Dataset items
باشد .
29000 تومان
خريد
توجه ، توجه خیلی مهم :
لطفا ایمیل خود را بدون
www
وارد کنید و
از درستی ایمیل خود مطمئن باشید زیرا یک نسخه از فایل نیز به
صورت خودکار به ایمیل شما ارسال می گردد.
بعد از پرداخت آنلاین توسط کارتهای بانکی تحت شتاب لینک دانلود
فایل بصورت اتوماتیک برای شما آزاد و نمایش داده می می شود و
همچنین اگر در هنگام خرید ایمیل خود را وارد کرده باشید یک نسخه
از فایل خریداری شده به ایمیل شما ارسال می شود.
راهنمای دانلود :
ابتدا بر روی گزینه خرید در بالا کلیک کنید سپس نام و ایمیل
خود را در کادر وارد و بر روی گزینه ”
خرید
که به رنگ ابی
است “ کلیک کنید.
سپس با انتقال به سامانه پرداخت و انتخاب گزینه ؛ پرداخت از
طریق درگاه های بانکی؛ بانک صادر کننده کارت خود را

YOUR ASSIGNMENT
Up to and including the last line of the records above, print exactly every line from the one that contains "لطفا ایمیل خود را بدون" onward.

RESULT OF THE EXERCISE
لطفا ایمیل خود را بدون
www
وارد کنید و
از درستی ایمیل خود مطمئن باشید زیرا یک نسخه از فایل نیز به
صورت خودکار به ایمیل شما ارسال می گردد.
بعد از پرداخت آنلاین توسط کارتهای بانکی تحت شتاب لینک دانلود
فایل بصورت اتوماتیک برای شما آزاد و نمایش داده می می شود و
همچنین اگر در هنگام خرید ایمیل خود را وارد کرده باشید یک نسخه
از فایل خریداری شده به ایمیل شما ارسال می شود.
راهنمای دانلود :
ابتدا بر روی گزینه خرید در بالا کلیک کنید سپس نام و ایمیل
خود را در کادر وارد و بر روی گزینه ”
خرید
که به رنگ ابی
است “ کلیک کنید.
سپس با انتقال به سامانه پرداخت و انتخاب گزینه ؛ پرداخت از
طریق درگاه های بانکی؛ بانک صادر کننده کارت خود را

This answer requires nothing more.